▶ _DATA SECTION_:
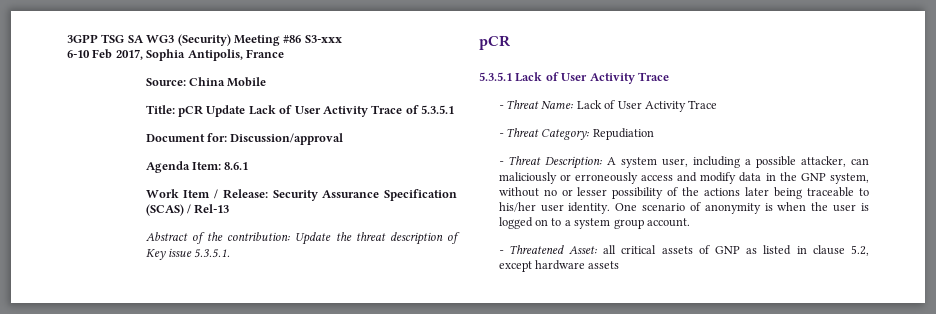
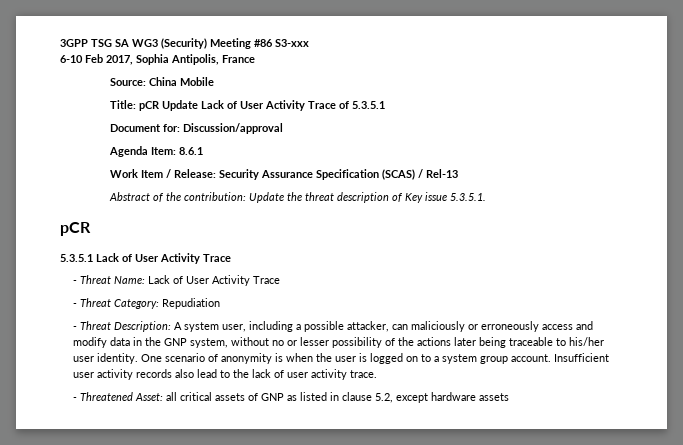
(690, 222) none -> [553,353,609,362] [72,369,377,380] Insufficient user activity records also lead to the lack of user activity trace.

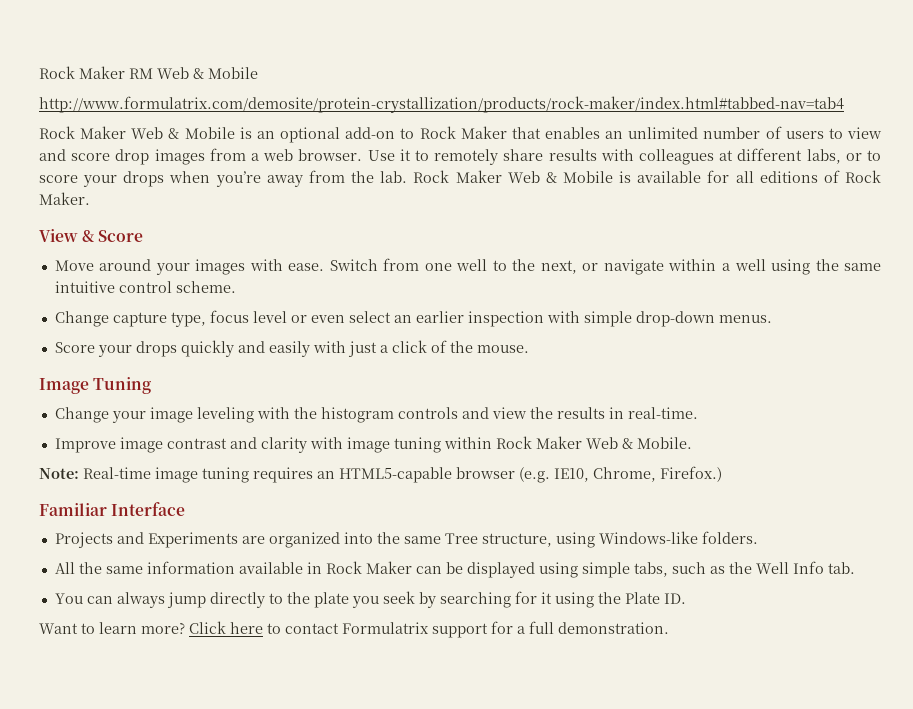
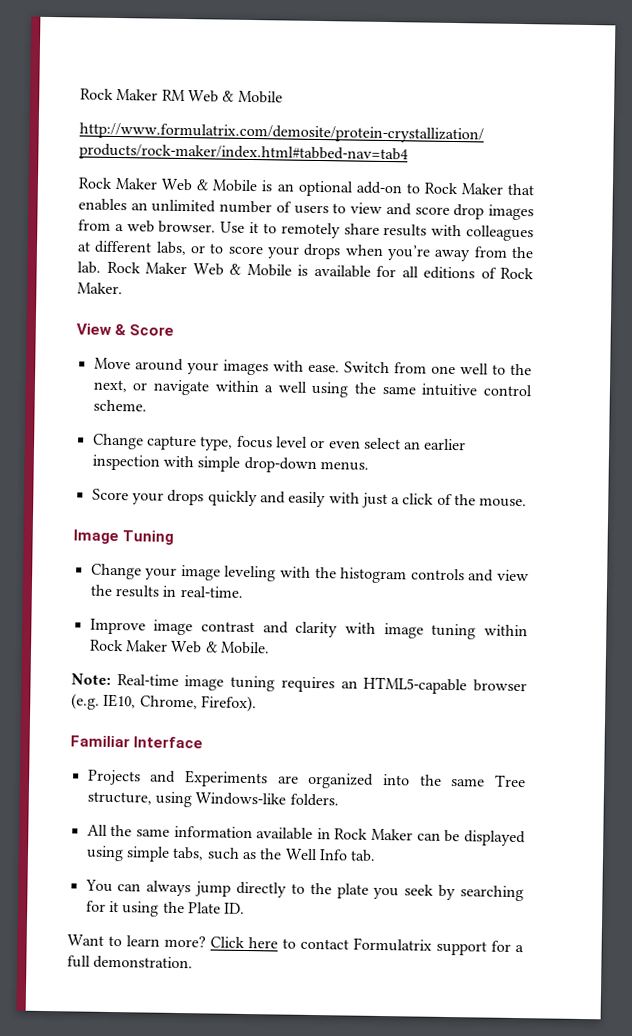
[660,466,722,482] Firefox.) -> [200,695,257,713] Firefox).

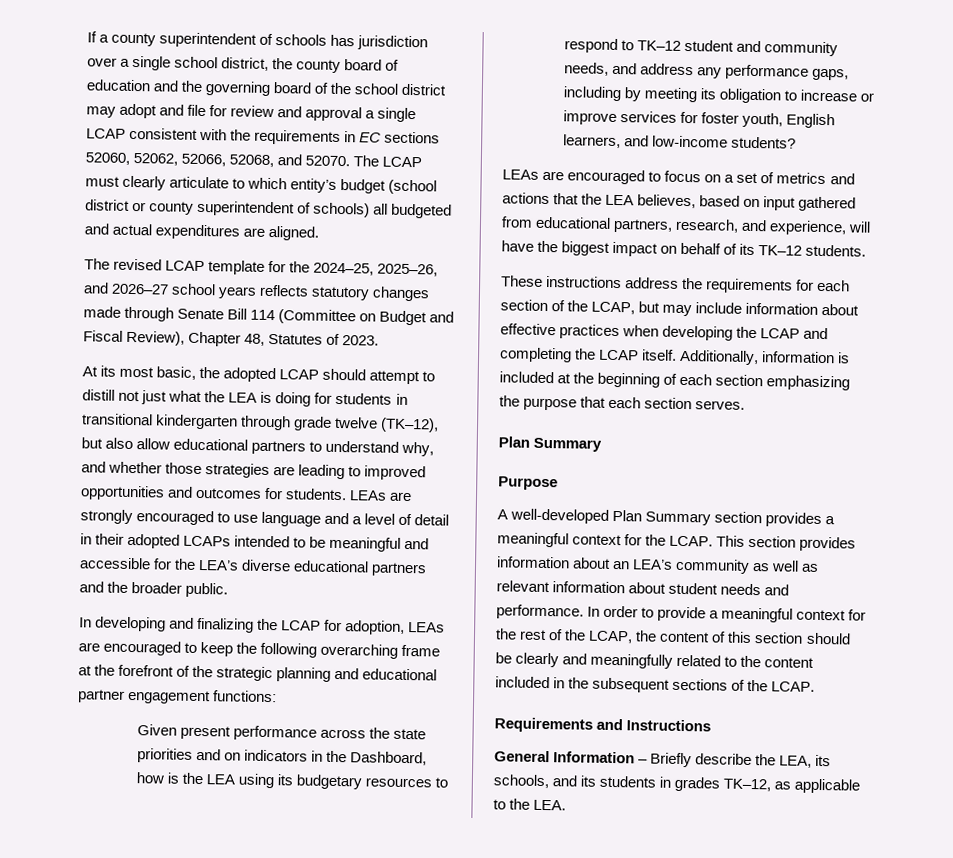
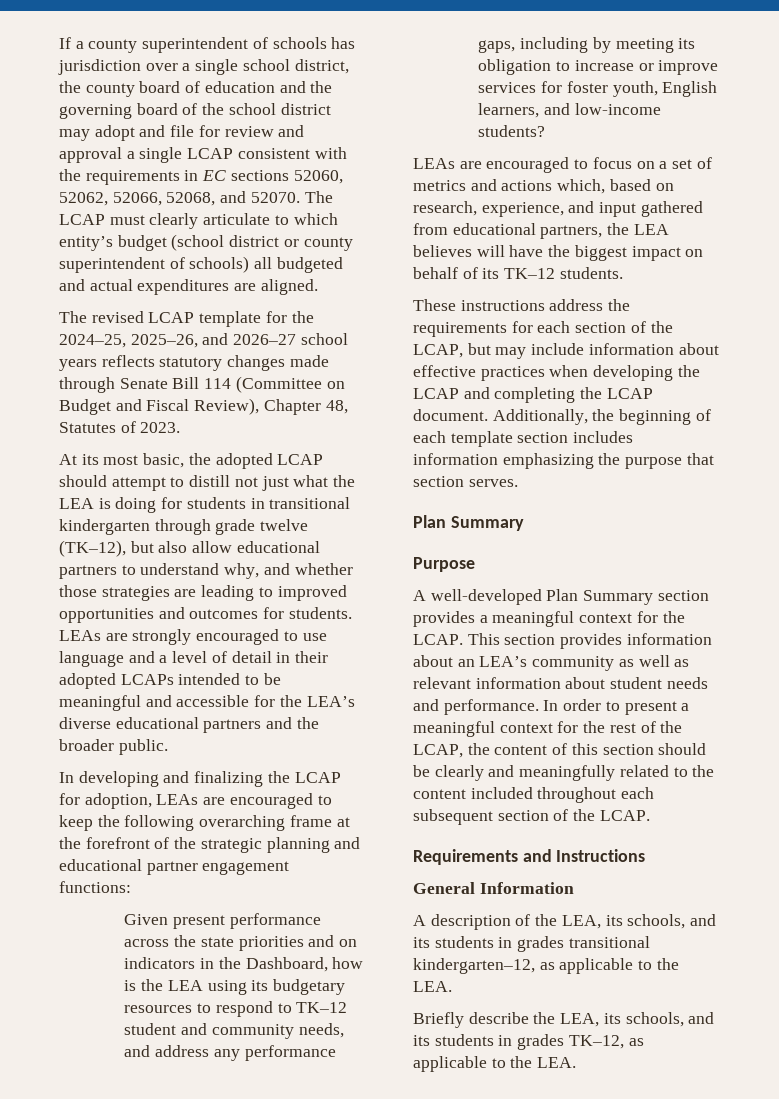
[553,193,761,209] that the LEA believes, based on -> [557,179,674,194] [413,201,595,217] which, based on research, experience, and
[675,218,848,236] research, and experience, -> [607,223,669,235] [413,245,472,257] the LEA believes
[642,349,851,366] [499,371,764,388] itself. Additionally, information is included at the beginning of each section -> [413,409,711,425] [413,431,634,447] [413,453,498,465] document. Additionally, the beginning of each template section includes information
[608,396,642,409] each -> (714, 459) none
[657,606,707,622] provide -> [624,701,677,715] present
[553,677,729,693] in the subsequent sections -> [537,787,655,803] [413,809,549,825] throughout each subsequent section
[638,759,649,764] – -> [413,914,717,930] [413,936,650,952] [413,958,679,974] [413,981,452,992] // A description of the LEA, its schools, and its students in grades transitional kindergarten–12, as applicable to the LEA. //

▶ _WORK INSTRUCTIONS_: Begin at the first line of the entries and stop after the line holding "[660,466,722,482] Firefox.) ->"; repeat those lines exactly, but not the pictures.

▶ _RESPONSE BELOW_:
(690, 222) none -> [553,353,609,362] [72,369,377,380] Insufficient user activity records also lead to the lack of user activity trace.

[660,466,722,482] Firefox.) -> [200,695,257,713] Firefox).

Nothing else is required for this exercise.